Такое дело, конечно, не сразу делается. Троша и придумал заделье, стал спрашивать у девчонки, в каком месте отец старается. Та обсказала всё честь-честью. Троша и пошёл будто поглядеть. Нашёл по приметам яму, где Кочеток старался, и объяснил, зачем он пришёл, и сам за каёлку взялся. Потом, как зашабашили, спрашивает у артельщиков, нельзя ли ему тут остаться на работах. Артельщики сразу приметили, что парень старательный и сноровку по каменной работе имеет, говорят:

— Милости просим, коли уговор наш тебе подойдёт. — И рассказали, с каким уговором они принимают в артель. Парень, понятно, согласился и стал работать в этой артели, а по субботам уходил в Мурзинку вместе с Кочетком. У него как постой имел. Сколько так прошло, не знаю, а кончилось свадьбой. Гладенько у них это сладилось. Как свататься Троша стал, Кочеток с женой в одно слово сказали, что лучше такого жениха для своей Донюшки не ждали. И вся артель попировала на свадьбе. К тому времени как раз яма их позабавила: нашли хороший занорыш, и у всех на гулевые маленько осталось.

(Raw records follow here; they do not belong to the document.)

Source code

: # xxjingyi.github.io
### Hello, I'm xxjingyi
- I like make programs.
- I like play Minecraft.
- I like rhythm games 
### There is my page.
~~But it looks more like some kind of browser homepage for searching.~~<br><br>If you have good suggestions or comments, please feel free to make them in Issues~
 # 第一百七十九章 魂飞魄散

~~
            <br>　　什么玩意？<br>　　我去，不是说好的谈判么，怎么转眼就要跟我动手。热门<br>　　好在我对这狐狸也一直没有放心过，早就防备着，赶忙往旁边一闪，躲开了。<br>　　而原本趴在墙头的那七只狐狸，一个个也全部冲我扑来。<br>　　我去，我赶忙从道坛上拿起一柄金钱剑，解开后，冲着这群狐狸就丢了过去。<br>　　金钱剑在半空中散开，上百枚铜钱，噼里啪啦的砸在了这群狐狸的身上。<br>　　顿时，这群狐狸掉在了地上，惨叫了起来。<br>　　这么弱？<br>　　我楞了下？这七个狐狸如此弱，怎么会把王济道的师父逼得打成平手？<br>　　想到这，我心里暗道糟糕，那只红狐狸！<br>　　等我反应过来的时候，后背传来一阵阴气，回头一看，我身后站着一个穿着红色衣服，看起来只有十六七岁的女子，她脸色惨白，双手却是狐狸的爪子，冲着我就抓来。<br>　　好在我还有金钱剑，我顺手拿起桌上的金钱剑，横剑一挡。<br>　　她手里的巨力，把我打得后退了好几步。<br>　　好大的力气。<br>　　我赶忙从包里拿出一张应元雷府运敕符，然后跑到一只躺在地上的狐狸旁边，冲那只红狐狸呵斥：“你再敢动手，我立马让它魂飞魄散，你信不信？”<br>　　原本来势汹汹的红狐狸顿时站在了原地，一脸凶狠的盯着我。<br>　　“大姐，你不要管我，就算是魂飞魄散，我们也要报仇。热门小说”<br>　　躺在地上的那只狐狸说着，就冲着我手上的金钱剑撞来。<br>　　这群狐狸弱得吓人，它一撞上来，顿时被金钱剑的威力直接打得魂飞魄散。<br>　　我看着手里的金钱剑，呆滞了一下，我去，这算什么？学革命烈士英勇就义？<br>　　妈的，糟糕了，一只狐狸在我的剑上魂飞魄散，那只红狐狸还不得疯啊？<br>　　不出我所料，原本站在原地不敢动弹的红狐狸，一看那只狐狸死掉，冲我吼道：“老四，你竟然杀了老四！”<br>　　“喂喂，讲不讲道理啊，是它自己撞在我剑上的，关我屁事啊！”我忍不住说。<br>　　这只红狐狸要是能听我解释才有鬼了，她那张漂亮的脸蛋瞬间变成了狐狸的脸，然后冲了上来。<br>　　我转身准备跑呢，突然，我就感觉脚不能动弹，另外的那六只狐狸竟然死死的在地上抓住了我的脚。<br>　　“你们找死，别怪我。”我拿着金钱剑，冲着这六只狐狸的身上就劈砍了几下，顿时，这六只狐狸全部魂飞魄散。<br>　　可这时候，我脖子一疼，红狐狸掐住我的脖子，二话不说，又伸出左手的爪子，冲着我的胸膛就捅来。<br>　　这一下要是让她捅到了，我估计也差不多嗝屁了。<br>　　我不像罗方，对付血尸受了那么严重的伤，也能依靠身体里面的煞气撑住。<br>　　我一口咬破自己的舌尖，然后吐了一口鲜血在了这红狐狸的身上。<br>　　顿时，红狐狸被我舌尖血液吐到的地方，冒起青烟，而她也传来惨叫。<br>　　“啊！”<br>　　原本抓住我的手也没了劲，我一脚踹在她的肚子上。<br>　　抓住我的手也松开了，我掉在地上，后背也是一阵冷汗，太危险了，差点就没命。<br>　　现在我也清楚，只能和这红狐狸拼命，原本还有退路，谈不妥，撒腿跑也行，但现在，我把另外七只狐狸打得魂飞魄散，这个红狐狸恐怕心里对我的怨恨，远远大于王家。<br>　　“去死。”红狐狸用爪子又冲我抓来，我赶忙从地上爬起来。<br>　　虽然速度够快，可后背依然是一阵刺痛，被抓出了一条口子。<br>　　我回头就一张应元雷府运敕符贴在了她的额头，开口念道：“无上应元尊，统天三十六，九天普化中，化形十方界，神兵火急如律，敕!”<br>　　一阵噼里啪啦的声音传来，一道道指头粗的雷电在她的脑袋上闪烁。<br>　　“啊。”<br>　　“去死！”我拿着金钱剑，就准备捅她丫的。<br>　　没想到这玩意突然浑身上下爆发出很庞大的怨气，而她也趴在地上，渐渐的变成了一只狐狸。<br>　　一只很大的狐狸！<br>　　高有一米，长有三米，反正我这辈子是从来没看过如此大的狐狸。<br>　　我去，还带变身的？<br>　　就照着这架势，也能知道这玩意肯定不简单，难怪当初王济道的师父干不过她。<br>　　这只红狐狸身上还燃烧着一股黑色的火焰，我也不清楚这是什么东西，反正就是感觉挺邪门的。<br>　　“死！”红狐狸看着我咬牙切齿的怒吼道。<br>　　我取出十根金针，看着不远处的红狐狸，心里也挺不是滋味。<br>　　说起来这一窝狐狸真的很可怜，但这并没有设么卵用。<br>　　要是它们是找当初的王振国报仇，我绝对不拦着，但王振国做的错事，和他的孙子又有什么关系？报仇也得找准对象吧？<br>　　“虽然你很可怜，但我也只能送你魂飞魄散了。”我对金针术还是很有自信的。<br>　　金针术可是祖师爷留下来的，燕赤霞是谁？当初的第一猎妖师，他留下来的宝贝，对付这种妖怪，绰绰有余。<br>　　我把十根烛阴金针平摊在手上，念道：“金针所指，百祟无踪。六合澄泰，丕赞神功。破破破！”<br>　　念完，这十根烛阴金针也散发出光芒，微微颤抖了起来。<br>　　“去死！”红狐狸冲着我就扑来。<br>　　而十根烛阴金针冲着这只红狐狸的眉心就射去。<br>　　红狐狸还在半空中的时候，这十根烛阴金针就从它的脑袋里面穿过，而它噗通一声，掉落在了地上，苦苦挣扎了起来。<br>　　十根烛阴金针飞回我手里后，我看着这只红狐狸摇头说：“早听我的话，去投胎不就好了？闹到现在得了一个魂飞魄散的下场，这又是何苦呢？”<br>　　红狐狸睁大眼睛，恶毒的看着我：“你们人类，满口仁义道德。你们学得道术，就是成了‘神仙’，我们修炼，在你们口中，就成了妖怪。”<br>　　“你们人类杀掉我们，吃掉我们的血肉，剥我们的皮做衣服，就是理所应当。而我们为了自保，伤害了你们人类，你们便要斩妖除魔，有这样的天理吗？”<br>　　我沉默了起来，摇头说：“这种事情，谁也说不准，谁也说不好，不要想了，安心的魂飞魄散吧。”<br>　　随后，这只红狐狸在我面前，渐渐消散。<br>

Трошина бабушка уж в обиде была, что внучек с богатой женой забыл старуху. Хотела сама в Мурзинку идти, а Троша и объявился с молодой женой; только не с той, за которой пошёл. Рассказал бабушке про свою оплошку с богатой невестой, а старуха посмеивается.

— Вижу, — говорит, — что и эта не бесприданница. Жемчугов полон рот, шёлку до пояса и глазок весёлый, а это всего дороже. В семейном положении главная хитрость в том, чтобы головы не вешать, коли тебя стукнет.

С той поры много годов прошло. Стал Троша Лёгонький знаменитым горщиком, и звали его уж по-другому — Тяжёлой Котомкой. Немало он новых мест открыл. Работал честно, не хитничал, не барышничал. Терпеливых камешков целый мешок накопил, а далевого глядельца так увидеть ему и не пришлось.

Бывало, жаловался на свою незадачу Донюшке, а та не привыкла унывать, говорит:

— Ну, ты не увидел, может, внуки наши увидят.

Теперь Трофим Тяжёлая Котомка глубокий старик. Давно по своему делу не работает, глазами ослабел, а как услышит, что новое в наших горах открыли, всегда дивится:

— Сколь ходко ныне горное дело пошло!

Его внук, горный инженер, объясняет:

— Наука теперь, дедушка, не та, и главное — ищем по-другому. Раньше каждый искал, что ему надо, а ныне смотрят, что где лежит и на что понадобиться может. Видишь вон на карте раскраска разная. Это глина для кирпичного завода, тут руда — для домны, здесь место для золотого запаса, тут уголёк хороший — для паровозных топок, а это твоя жила, которую на Адуе открыл, вынырнула. Дорогое место!

Старик смотрит на карту и кивает головой: так, так. Потом, хитренько улыбнувшись, спрашивает шопотом:

— Скажи по совести, далевое глядельце нашли? В котором месте?

Внук тоже улыбается:

— Эх, дед, не понимаешь ты этого. Тридцатый уж год пошёл, как твоё далевое глядельце открыто всякому, кто смотрит не через свои очки. Зоркому глазу через это глядельце не то что горы, а будущие годы видно.